__Provided data__:
———
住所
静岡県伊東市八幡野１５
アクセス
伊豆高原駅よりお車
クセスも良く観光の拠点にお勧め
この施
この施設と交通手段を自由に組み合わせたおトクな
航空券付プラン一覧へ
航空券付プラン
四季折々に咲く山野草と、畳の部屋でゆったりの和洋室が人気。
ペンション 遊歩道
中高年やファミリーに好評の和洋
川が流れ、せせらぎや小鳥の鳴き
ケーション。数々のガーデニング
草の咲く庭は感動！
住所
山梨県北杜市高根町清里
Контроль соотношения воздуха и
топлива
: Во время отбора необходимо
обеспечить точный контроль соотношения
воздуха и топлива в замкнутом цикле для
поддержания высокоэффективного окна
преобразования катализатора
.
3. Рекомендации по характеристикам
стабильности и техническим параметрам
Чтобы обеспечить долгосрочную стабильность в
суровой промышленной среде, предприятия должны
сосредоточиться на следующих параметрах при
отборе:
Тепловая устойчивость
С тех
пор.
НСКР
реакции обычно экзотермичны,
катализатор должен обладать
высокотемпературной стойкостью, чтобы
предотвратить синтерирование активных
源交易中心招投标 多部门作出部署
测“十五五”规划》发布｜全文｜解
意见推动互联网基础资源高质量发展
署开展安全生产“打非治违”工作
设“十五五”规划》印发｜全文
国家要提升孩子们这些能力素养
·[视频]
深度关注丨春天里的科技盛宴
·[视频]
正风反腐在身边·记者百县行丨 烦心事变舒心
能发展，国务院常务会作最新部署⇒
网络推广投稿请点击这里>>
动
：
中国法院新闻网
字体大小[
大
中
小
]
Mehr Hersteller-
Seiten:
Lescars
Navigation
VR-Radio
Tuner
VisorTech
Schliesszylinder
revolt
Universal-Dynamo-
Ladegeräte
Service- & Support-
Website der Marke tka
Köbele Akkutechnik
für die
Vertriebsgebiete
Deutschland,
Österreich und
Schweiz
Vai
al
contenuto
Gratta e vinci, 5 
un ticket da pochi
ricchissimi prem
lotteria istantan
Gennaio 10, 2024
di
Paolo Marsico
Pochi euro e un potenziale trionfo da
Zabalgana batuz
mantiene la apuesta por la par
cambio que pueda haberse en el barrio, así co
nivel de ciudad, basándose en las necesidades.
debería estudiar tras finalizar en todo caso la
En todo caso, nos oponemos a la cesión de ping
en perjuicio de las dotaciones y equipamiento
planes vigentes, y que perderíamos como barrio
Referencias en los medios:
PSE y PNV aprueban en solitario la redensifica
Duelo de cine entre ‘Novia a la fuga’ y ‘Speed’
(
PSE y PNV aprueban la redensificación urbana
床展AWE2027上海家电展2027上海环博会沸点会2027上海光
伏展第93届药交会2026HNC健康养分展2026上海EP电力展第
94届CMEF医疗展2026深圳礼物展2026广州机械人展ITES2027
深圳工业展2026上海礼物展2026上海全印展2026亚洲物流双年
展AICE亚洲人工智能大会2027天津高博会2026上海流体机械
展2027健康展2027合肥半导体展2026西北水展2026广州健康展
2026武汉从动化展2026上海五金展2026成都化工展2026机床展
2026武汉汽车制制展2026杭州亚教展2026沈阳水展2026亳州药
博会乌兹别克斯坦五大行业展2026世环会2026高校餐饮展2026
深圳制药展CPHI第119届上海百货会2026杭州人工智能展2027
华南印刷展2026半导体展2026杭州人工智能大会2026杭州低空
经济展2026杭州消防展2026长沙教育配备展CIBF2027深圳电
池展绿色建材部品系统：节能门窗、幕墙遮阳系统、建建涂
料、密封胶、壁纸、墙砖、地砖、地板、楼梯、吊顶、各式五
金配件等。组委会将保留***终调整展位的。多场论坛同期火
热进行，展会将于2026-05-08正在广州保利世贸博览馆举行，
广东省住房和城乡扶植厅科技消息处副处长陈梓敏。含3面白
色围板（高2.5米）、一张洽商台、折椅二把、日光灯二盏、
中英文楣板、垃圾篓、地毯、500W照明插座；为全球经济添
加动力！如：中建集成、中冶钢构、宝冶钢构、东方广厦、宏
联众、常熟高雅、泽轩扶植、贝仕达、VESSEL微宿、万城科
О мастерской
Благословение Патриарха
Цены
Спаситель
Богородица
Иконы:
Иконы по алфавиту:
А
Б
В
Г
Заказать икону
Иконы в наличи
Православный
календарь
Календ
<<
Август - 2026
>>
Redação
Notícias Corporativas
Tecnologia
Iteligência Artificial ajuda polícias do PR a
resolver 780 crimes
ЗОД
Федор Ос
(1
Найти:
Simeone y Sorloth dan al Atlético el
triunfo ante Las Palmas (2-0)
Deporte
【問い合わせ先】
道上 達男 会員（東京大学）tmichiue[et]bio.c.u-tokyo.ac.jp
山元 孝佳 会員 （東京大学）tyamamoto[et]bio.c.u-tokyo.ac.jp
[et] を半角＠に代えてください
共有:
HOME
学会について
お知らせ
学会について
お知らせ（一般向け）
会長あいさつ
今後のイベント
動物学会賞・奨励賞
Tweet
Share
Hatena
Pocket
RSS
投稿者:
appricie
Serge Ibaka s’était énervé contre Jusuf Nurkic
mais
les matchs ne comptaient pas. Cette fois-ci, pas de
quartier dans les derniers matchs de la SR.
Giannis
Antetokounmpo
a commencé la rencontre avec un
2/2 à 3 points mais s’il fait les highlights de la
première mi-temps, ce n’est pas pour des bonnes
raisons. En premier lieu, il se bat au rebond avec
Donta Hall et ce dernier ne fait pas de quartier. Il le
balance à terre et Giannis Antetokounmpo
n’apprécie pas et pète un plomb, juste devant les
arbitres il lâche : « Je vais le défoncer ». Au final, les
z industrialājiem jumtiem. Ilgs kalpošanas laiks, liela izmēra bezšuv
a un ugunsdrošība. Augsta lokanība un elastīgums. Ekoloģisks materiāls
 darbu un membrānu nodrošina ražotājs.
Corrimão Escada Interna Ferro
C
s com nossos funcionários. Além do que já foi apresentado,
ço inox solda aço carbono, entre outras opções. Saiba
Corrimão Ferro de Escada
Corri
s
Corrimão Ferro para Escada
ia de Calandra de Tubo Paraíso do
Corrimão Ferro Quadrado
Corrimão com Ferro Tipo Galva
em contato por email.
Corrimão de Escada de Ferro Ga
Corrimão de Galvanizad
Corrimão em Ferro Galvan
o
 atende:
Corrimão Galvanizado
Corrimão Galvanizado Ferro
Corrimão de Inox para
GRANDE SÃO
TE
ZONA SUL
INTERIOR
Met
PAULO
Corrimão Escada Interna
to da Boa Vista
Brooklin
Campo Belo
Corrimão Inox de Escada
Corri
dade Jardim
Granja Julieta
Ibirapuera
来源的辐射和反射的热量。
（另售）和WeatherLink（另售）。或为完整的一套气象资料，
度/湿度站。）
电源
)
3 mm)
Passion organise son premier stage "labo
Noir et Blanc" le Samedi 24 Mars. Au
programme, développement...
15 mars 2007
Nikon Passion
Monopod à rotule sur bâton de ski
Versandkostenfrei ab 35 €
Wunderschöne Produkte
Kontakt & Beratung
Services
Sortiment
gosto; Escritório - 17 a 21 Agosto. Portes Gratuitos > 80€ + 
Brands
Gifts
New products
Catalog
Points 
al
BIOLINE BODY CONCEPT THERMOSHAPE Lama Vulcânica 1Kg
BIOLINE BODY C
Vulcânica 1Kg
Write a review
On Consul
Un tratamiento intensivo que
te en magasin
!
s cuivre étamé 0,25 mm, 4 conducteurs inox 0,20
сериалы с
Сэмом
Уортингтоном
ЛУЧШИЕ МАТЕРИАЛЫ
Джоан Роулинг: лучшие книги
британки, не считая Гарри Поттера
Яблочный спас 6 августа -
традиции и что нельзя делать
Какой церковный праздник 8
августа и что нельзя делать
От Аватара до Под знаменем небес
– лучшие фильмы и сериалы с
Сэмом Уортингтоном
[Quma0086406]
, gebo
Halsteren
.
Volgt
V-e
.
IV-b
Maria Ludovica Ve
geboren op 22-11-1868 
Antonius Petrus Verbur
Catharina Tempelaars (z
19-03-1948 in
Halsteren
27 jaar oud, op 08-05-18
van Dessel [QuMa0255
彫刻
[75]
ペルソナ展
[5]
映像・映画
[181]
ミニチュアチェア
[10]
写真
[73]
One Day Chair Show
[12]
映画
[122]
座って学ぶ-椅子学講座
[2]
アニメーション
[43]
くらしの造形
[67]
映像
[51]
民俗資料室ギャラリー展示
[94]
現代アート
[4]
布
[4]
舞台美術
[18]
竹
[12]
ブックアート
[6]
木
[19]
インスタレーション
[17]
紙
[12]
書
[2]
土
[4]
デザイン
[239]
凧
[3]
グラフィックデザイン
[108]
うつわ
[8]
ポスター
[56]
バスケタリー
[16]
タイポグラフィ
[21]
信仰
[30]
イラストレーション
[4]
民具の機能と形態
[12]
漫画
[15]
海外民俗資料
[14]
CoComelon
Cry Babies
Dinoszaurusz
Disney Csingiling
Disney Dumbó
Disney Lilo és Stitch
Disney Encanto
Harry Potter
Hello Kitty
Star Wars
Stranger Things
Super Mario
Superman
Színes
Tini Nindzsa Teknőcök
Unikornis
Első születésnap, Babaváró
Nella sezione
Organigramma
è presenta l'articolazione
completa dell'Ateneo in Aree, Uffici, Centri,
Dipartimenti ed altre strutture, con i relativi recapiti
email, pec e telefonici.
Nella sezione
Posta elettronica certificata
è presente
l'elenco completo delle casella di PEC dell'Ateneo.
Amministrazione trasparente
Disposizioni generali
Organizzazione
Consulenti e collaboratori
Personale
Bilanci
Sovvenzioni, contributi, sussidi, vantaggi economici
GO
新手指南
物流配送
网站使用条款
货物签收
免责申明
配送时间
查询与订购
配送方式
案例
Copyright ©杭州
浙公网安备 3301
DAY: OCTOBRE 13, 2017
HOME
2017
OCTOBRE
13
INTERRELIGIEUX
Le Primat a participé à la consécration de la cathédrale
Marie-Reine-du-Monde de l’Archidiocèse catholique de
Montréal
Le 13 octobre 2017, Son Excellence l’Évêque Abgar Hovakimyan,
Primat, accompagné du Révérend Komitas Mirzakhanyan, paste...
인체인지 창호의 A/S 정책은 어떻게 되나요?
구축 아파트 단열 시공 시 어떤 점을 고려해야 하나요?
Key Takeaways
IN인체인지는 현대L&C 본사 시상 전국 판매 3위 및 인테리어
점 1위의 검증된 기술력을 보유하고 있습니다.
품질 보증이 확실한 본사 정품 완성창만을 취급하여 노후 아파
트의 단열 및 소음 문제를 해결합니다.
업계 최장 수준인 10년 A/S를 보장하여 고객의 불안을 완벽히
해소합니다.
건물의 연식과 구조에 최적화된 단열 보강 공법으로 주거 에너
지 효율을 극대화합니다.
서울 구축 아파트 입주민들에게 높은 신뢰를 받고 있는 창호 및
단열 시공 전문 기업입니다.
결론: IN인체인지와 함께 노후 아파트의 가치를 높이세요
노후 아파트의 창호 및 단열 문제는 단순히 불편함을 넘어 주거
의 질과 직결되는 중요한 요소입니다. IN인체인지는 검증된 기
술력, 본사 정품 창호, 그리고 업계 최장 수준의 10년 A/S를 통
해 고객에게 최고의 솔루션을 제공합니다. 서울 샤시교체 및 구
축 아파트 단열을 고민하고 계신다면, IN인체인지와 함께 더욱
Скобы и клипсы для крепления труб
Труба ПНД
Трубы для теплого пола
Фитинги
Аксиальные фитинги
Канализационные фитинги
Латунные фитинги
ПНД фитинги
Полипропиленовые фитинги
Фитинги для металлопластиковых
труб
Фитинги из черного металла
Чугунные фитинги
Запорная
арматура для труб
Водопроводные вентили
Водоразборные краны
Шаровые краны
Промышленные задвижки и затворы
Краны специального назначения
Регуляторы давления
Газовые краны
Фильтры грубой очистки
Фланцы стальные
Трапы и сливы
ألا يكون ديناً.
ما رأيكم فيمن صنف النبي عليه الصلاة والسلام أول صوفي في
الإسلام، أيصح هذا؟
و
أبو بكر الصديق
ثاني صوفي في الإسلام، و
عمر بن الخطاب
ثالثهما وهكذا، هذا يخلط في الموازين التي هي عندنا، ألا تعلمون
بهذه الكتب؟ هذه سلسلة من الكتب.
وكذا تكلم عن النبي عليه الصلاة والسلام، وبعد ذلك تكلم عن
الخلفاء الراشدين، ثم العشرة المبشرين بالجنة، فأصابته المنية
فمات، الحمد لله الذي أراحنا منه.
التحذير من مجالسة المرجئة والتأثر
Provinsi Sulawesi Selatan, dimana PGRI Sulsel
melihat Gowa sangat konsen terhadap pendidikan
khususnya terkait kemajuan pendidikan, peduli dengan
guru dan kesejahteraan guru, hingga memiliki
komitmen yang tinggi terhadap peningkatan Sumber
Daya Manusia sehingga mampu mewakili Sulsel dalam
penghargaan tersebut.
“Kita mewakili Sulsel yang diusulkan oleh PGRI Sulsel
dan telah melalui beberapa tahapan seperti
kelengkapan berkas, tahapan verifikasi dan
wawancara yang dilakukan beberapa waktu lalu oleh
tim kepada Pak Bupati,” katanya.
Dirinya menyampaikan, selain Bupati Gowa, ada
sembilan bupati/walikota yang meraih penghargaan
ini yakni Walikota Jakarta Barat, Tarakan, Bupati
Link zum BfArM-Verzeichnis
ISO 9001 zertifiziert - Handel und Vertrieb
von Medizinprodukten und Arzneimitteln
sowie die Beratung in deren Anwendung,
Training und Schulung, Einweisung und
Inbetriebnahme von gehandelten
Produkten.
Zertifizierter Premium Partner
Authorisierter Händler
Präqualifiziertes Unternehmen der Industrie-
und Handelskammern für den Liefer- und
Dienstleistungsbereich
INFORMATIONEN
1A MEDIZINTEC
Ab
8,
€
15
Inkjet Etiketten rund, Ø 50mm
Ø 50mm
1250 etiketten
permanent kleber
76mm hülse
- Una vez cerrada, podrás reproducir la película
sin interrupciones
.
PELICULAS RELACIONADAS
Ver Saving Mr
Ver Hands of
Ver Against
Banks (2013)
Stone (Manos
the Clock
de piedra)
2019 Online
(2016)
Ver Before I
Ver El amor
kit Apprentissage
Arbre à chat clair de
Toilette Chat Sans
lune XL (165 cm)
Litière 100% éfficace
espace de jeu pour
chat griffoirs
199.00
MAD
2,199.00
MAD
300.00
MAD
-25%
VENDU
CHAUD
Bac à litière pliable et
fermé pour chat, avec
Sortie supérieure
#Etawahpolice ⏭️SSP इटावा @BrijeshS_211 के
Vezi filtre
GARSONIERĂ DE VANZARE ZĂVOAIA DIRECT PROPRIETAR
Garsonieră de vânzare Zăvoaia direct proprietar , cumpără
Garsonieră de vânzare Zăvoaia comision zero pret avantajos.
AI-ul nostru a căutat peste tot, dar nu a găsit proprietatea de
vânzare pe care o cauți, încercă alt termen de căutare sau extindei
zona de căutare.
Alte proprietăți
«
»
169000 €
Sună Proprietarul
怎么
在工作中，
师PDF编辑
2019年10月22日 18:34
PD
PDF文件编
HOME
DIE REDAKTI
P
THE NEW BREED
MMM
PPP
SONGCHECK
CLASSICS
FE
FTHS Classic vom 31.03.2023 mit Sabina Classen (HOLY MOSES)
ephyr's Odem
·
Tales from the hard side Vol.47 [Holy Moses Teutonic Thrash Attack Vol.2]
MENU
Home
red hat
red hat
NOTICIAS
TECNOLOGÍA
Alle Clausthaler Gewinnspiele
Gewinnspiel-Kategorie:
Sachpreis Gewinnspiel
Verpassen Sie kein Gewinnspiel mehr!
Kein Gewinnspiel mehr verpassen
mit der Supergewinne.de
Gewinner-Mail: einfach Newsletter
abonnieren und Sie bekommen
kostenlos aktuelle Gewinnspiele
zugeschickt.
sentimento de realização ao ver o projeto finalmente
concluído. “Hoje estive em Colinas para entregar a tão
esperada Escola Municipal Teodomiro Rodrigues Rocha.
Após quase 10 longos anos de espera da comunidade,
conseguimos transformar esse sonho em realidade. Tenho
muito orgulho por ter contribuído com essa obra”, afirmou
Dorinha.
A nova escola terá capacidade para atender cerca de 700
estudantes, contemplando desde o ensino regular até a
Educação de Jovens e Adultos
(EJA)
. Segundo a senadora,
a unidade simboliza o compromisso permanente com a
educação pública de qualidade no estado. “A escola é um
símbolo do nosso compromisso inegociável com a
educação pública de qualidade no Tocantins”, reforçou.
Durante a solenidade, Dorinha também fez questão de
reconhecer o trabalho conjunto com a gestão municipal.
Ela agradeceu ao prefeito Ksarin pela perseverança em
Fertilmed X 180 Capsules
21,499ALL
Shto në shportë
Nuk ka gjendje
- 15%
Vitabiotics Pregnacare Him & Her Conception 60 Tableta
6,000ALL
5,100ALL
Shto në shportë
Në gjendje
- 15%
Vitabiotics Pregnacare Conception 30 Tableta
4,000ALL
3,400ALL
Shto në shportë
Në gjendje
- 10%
———
Can you set down the data word for word, starting with its very first line and going on through the line with "время отбора необходимо", both of those lines included, and stopping there?

__Answer for the task__:
住所
静岡県伊東市八幡野１５
アクセス
伊豆高原駅よりお車
クセスも良く観光の拠点にお勧め
この施
この施設と交通手段を自由に組み合わせたおトクな
航空券付プラン一覧へ
航空券付プラン
四季折々に咲く山野草と、畳の部屋でゆったりの和洋室が人気。
ペンション 遊歩道
中高年やファミリーに好評の和洋
川が流れ、せせらぎや小鳥の鳴き
ケーション。数々のガーデニング
草の咲く庭は感動！
住所
山梨県北杜市高根町清里
Контроль соотношения воздуха и
топлива
: Во время отбора необходимо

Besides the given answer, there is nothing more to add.